Introducción:
Pedro, roca; Pablo, espada.
Pedro, la red en las manos;
Pablo, tajante palabra.
Pedro, llaves; Pablo, andanzas.
Y un trotar por los caminos
con cansancio en las pisadas.
Cristo tras los dos andaba:
a uno lo tumbó en Damasco,
y al otro lo hirió con lágrimas.
Roma se vistió de gracia:
crucificada la roca,
y la espada muerta a espada. Amén.
Lectura y reflexión (a elección):
He 15,6-12; He 20,17-35; Gál 2,15-21; 1Pe 5,1-5;
Mt 16,13-19; Jn 21,13-19.
Himno:
La eterna luz que alumbra el santo triunfo
de estos dos Príncipes de los apóstoles
es la misma que muestra en este día
el rumbo de los astros a los hombres.
Hoy llegan a la gloria estos benditos
Padres de Roma y jueces de los pueblos;
el Maestro del mundo, por la espada,
y, por la cruz, el celestial Portero.
Dichosa tú, que fuiste consagrada,
oh Roma, con la sangre de estos Príncipes,
y que, vestida con tan regia púrpura,
excedes en nobleza a cuanto existe.
Honra, poder y sempiterna gloria
sean al Padre, al Hijo y al Espíritu,
que en unidad gobiernan toda cosa,
por infinitos e infinitos siglos. Amén.
O bien:
San Pedro y san Pablo, unidos
por un martirio de amor,
en la fe comprometidos,
llevadnos hasta el Señor.
El Señor te dijo: «Simón, tú eres Piedra,
sobre este cimiento fundaré mi Iglesia:
la roca perenne, la nave ligera.
No podrá el infierno jamás contra ella.
Te daré las llaves para abrir la puerta».
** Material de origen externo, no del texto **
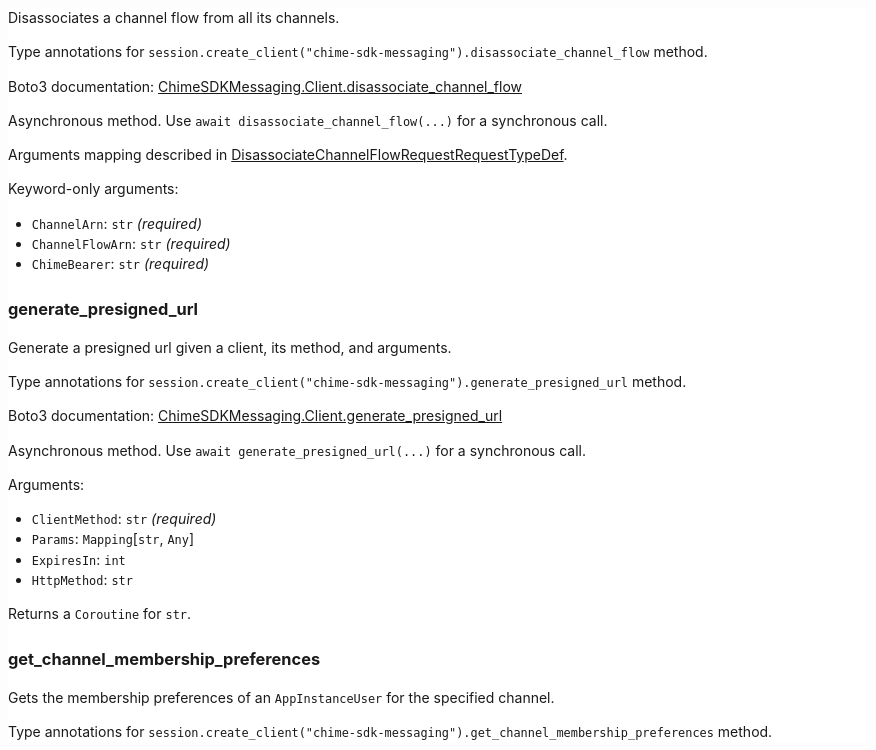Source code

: Disassociates a channel flow from all its channels.

Type annotations for
`session.create_client("chime-sdk-messaging").disassociate_channel_flow`
method.

Boto3 documentation:
[ChimeSDKMessaging.Client.disassociate_channel_flow](https://boto3.amazonaws.com/v1/documentation/api/latest/reference/services/chime-sdk-messaging.html#ChimeSDKMessaging.Client.disassociate_channel_flow)

Asynchronous method. Use `await disassociate_channel_flow(...)` for a
synchronous call.

Arguments mapping described in
[DisassociateChannelFlowRequestRequestTypeDef](./type_defs.md#disassociatechannelflowrequestrequesttypedef).

Keyword-only arguments:

- `ChannelArn`: `str` *(required)*
- `ChannelFlowArn`: `str` *(required)*
- `ChimeBearer`: `str` *(required)*

<a id="generate\_presigned\_url"></a>

### generate_presigned_url

Generate a presigned url given a client, its method, and arguments.

Type annotations for
`session.create_client("chime-sdk-messaging").generate_presigned_url` method.

Boto3 documentation:
[ChimeSDKMessaging.Client.generate_presigned_url](https://boto3.amazonaws.com/v1/documentation/api/latest/reference/services/chime-sdk-messaging.html#ChimeSDKMessaging.Client.generate_presigned_url)

Asynchronous method. Use `await generate_presigned_url(...)` for a synchronous
call.

Arguments:

- `ClientMethod`: `str` *(required)*
- `Params`: `Mapping`\[`str`, `Any`\]
- `ExpiresIn`: `int`
- `HttpMethod`: `str`

Returns a `Coroutine` for `str`.

<a id="get\_channel\_membership\_preferences"></a>

### get_channel_membership_preferences

Gets the membership preferences of an `AppInstanceUser` for the specified
channel.

Type annotations for
`session.create_client("chime-sdk-messaging").get_channel_membership_preferences`
method.
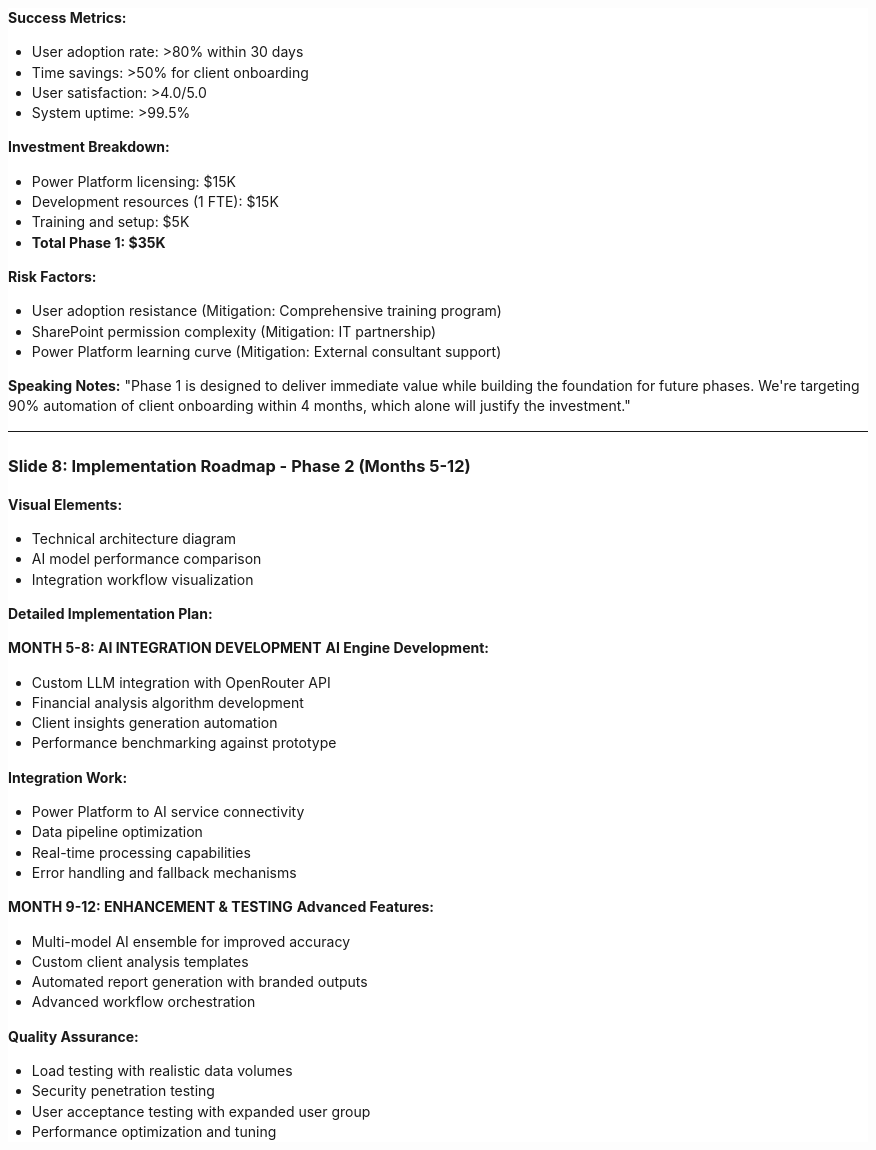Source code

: **Success Metrics:**
- User adoption rate: >80% within 30 days
- Time savings: >50% for client onboarding
- User satisfaction: >4.0/5.0
- System uptime: >99.5%

**Investment Breakdown:**
- Power Platform licensing: $15K
- Development resources (1 FTE): $15K
- Training and setup: $5K
- **Total Phase 1: $35K**

**Risk Factors:**
- User adoption resistance (Mitigation: Comprehensive training program)
- SharePoint permission complexity (Mitigation: IT partnership)
- Power Platform learning curve (Mitigation: External consultant support)

**Speaking Notes:**
"Phase 1 is designed to deliver immediate value while building the foundation for future phases. We're targeting 90% automation of client onboarding within 4 months, which alone will justify the investment."

---

### **Slide 8: Implementation Roadmap - Phase 2 (Months 5-12)**
**Visual Elements:**
- Technical architecture diagram
- AI model performance comparison
- Integration workflow visualization

**Detailed Implementation Plan:**

**MONTH 5-8: AI INTEGRATION DEVELOPMENT**
**AI Engine Development:**
- Custom LLM integration with OpenRouter API
- Financial analysis algorithm development
- Client insights generation automation
- Performance benchmarking against prototype

**Integration Work:**
- Power Platform to AI service connectivity
- Data pipeline optimization
- Real-time processing capabilities
- Error handling and fallback mechanisms

**MONTH 9-12: ENHANCEMENT & TESTING**
**Advanced Features:**
- Multi-model AI ensemble for improved accuracy
- Custom client analysis templates
- Automated report generation with branded outputs
- Advanced workflow orchestration

**Quality Assurance:**
- Load testing with realistic data volumes
- Security penetration testing
- User acceptance testing with expanded user group
- Performance optimization and tuning
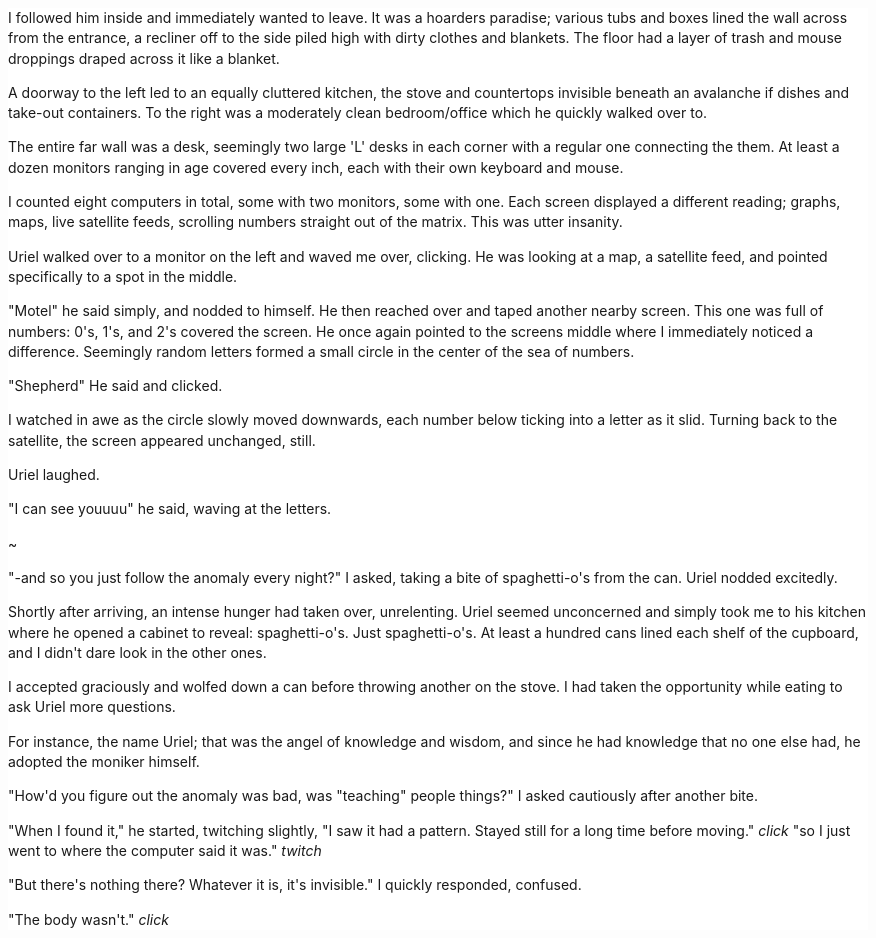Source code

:I followed him inside and immediately wanted to leave. It was a hoarders paradise; various tubs and boxes lined the wall across from the entrance, a recliner off to the side piled high with dirty clothes and blankets. The floor had a layer of trash and mouse droppings draped across it like a blanket.

A doorway to the left led to an equally cluttered kitchen, the stove and countertops invisible beneath an avalanche if dishes and take-out containers. To the right was a moderately clean bedroom/office which he quickly walked over to.

The entire far wall was a desk, seemingly two large 'L' desks in each corner with a regular one connecting the them. At least a dozen monitors ranging in age covered every inch, each with their own keyboard and mouse. 

I counted eight computers in total, some with two monitors, some with one. Each screen displayed a different reading; graphs, maps, live satellite feeds, scrolling numbers straight out of the matrix. This was utter insanity. 

Uriel walked over to a monitor on the left and waved me over, clicking. He was looking at a map, a satellite feed, and pointed specifically to a spot in the middle. 

"Motel" he said simply, and nodded to himself. He then reached over and taped another nearby screen. This one was full of numbers: 0's, 1's, and 2's covered the screen. He once again pointed to the screens middle where I immediately noticed a difference. Seemingly random letters formed a small circle in the center of the sea of numbers. 

"Shepherd" He said and clicked.

I watched in awe as the circle slowly moved downwards, each number below ticking into a letter as it slid. Turning back to the satellite, the screen appeared unchanged, still.

Uriel laughed. 

"I can see youuuu" he said, waving at the letters.

~

"-and so you just follow the anomaly every night?" I asked, taking a bite of spaghetti-o's from the can. Uriel nodded excitedly. 

Shortly after arriving, an intense hunger had taken over, unrelenting. Uriel seemed unconcerned and simply took me to his kitchen where he opened a cabinet to reveal: spaghetti-o's. Just spaghetti-o's. At least a hundred cans lined each shelf of the cupboard, and I didn't dare look in the other ones.

I accepted graciously and wolfed down a can before throwing another on the stove. I had taken the opportunity while eating to ask Uriel more questions.

For instance, the name Uriel; that was the angel of knowledge and wisdom, and since he had knowledge that no one else had, he adopted the moniker himself.

"How'd you figure out the anomaly was bad, was "teaching" people things?" I asked cautiously after  another bite.

"When I found it," he started, twitching slightly, "I saw it had a pattern. Stayed still for a long time before moving." *click* "so I just went to where the computer said it was." *twitch*

"But there's nothing there? Whatever it is, it's invisible." I quickly responded, confused.

"The body wasn't." *click*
Vicario de Cristo, timón de la Iglesia.
Pablo, tu palabra, como una saeta,
llevó el Evangelio por toda la tierra.
Doctor de las gentes, vas sembrando Iglesias;
leemos tus cartas en las asambleas,
y siempre de Cristo nos hablas en ellas;
la cruz es tu gloria, tu vida y tu ciencia.
San Pedro y san Pablo: en la Roma eterna
quedasteis sembrados cual trigo en la tierra;
sobre los sepulcros, espigas, cosechas,
con riego de sangre plantasteis la Iglesia.
San Pedro y san Pablo, columnas señeras,
testigos de Cristo y de sus promesas. Amén.
V. Los apóstoles anunciaban la palabra de Dios con valentía.
R. Y daban testimonio de la resurrección de Jesucristo.
Ant. Pedro, el apóstol, y Pablo, el maestro de los gentiles, nos enseñaron tu ley, Señor (Magníficat, p. 335).
Oremos. Señor, Dios nuestro, tú que entregaste a la Iglesia las primicias de tu obra de salvación, mediante el ministerio apostólico de san Pedro y san Pablo, concédenos, por su intercesión y sus méritos, los auxilios necesarios para nuestra salvación. Por Jesucristo nuestro Señor.